1. Write an HQL to find out the correct indicator name/code.
2. Write an HQL to find the 2015 Canada GDP growth.

In [25]:
DROP VIEW IF EXISTS wdi_opencsv_gdp;

CREATE VIEW IF NOT EXISTS wdi_opencsv_gdp
AS
    SELECT CAST(indicatorvalue AS FLOAT) AS GDP_growth_value, CAST(year AS INTEGER), countryname
    FROM wdi_opencsv_text
    WHERE countryname = 'Canada' and indicatorname LIKE ('%GDP growth (annual \%)%') and year = '2015'


In [26]:

SELECT * FROM wdi_opencsv_gdp

### 2015 Canada GDP Growth HQL

The above query is inefficient and takes a long time to compile because there's too much data. The query is reading from the entire table of over a million records in order to find a single one.

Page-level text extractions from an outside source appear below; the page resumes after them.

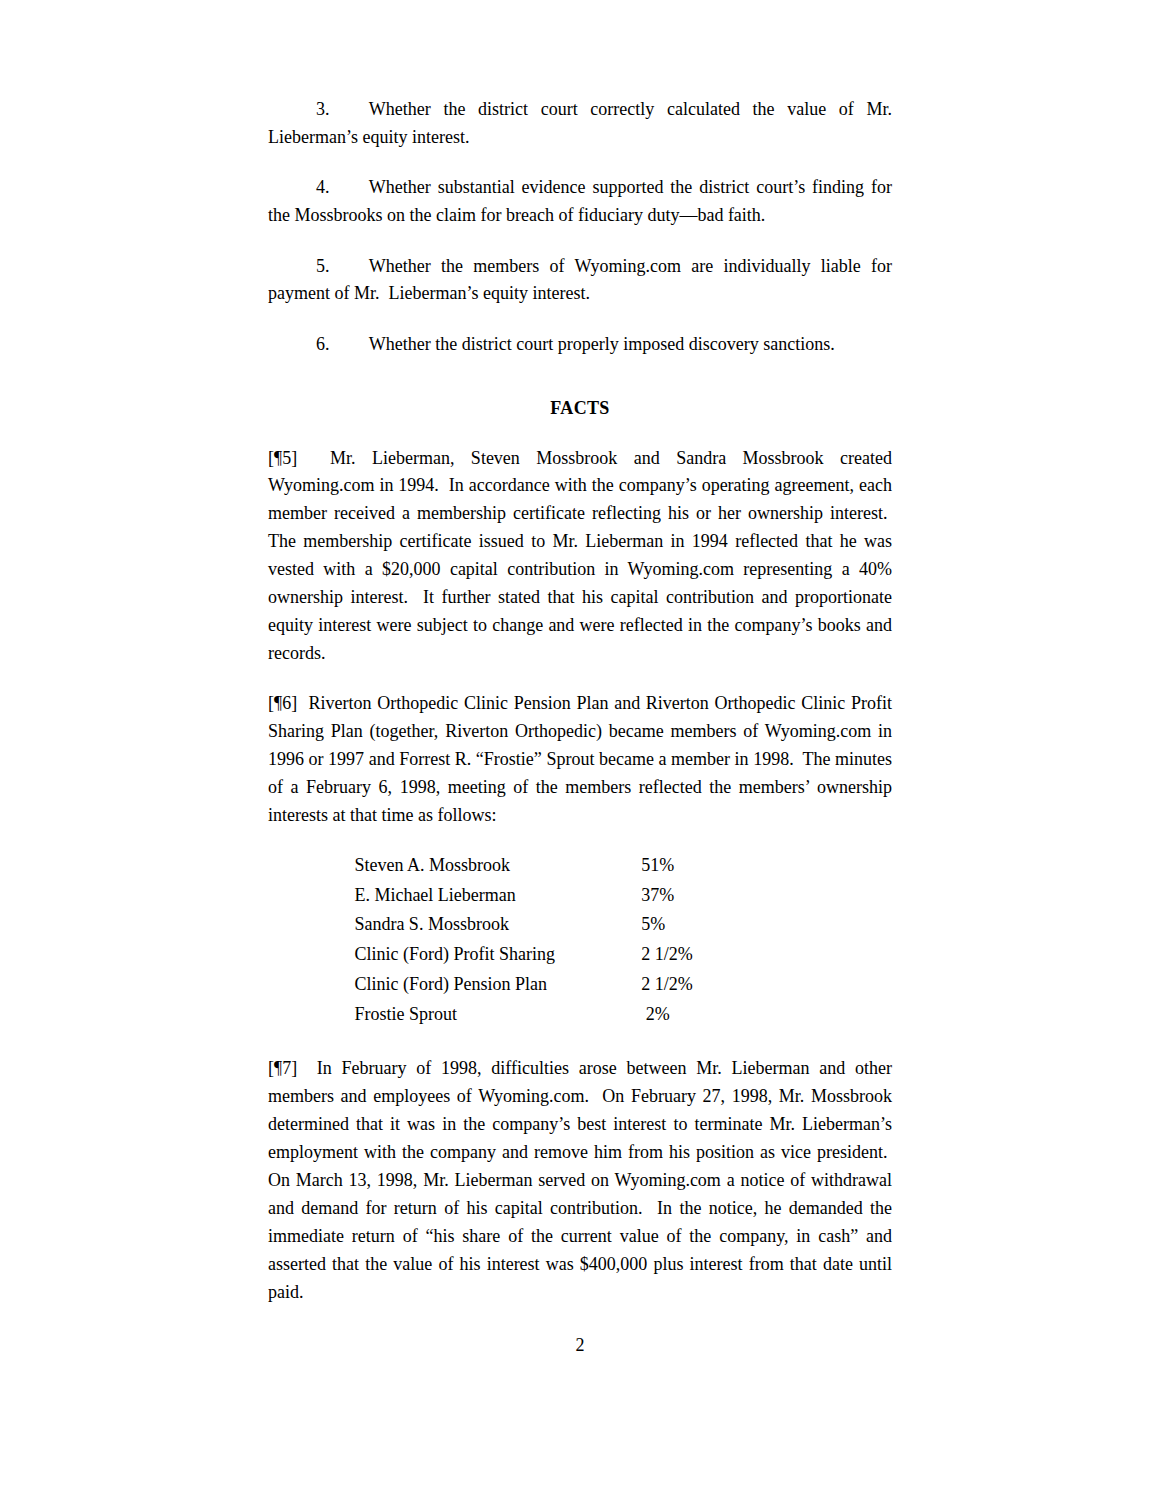3. Whether the district court correctly calculated the value of Mr. Lieberman’s equity interest.
4. Whether substantial evidence supported the district court’s finding for the Mossbrooks on the claim for breach of fiduciary duty—bad faith.
5. Whether the members of Wyoming.com are individually liable for payment of Mr. Lieberman’s equity interest.
6. Whether the district court properly imposed discovery sanctions.
FACTS
[¶5] Mr. Lieberman, Steven Mossbrook and Sandra Mossbrook created Wyoming.com in 1994. In accordance with the company’s operating agreement, each member received a membership certificate reflecting his or her ownership interest. The membership certificate issued to Mr. Lieberman in 1994 reflected that he was vested with a $20,000 capital contribution in Wyoming.com representing a 40% ownership interest. It further stated that his capital contribution and proportionate equity interest were subject to change and were reflected in the company’s books and records.
[¶6] Riverton Orthopedic Clinic Pension Plan and Riverton Orthopedic Clinic Profit Sharing Plan (together, Riverton Orthopedic) became members of Wyoming.com in 1996 or 1997 and Forrest R. “Frostie” Sprout became a member in 1998. The minutes of a February 6, 1998, meeting of the members reflected the members’ ownership interests at that time as follows:
| Steven A. Mossbrook | 51% |
| E. Michael Lieberman | 37% |
| Sandra S. Mossbrook | 5% |
| Clinic (Ford) Profit Sharing | 2 1/2% |
| Clinic (Ford) Pension Plan | 2 1/2% |
| Frostie Sprout | 2% |
[¶7] In February of 1998, difficulties arose between Mr. Lieberman and other members and employees of Wyoming.com. On February 27, 1998, Mr. Mossbrook determined that it was in the company’s best interest to terminate Mr. Lieberman’s employment with the company and remove him from his position as vice president. On March 13, 1998, Mr. Lieberman served on Wyoming.com a notice of withdrawal and demand for return of his capital contribution. In the notice, he demanded the immediate return of “his share of the current value of the company, in cash” and asserted that the value of his interest was $400,000 plus interest from that date until paid.
2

In order to optimize the query, it may be more efficient to partition the tables into groupings such as records from 2015. This will allow for a smaller dataset to be queried, as well as allow us to reuse the table for future queries.

# Hive Partitions

- Optimize the previous query using Hive Partitions

In [29]:
DROP TABLE IF EXISTS wdi_opencsv_text_partitions;
CREATE EXTERNAL TABLE wdi_opencsv_text_partitions 
(countryName STRING, countryCode STRING, indicatorName STRING, indicatorCode STRING, indicatorValue FLOAT) PARTITIONED BY (year INTEGER)
ROW FORMAT SERDE 'org.apache.hadoop.hive.serde2.OpenCSVSerde'
LOCATION 'hdfs:///user/julienguyen/hive/wdi/wdi_opencsv_text_partition'

In [30]:
set hive.exec.dynamic.partition.mode=nonstrict;
set hive.exec.dynamic.partition=true;
set hive.stats.column.autogather=false;
FROM wdi_opencsv_text
INSERT OVERWRITE TABLE wdi_opencsv_text_partitions PARTITION (year)
    SELECT countryName, countryCode, indicatorName, indicatorCode, indicatorValue, year

In [31]:
%sh

hdfs dfs -du -h hdfs:///user/julienguyen/hive/wdi/wdi_opencsv_text_partition
#hdfs dfs -du -h hdfs:///user/julienguyen/hive/wdi/wdi_opencsv_text

In [32]:
DROP VIEW IF EXISTS wdi_opencsv_gdp_partitions;

CREATE VIEW IF NOT EXISTS wdi_opencsv_gdp_partitions
AS
    SELECT CAST(indicatorvalue AS FLOAT) AS GDP_growth_value, CAST(year AS INTEGER), countryname
    FROM wdi_opencsv_text_partitions
    WHERE countryname = 'Canada' and indicatorname LIKE ('%GDP growth (annual \%)%') and year = '2015'


In [33]:
SELECT * FROM wdi_opencsv_gdp_partitions

### 2015 GDP Growth With Hive Partitions

The time taken to execute the 2015 Canada GDP Growth HQL has significantly decreased when using `wdi_opencsv_text_partitions` instead of `wdi_opencsv_text`. This was because there is less data in the tables, therefore it was only required to query data where `year=2015`, cutting the amount of data by at least 50x as there are more than 50 years listed in the dataset.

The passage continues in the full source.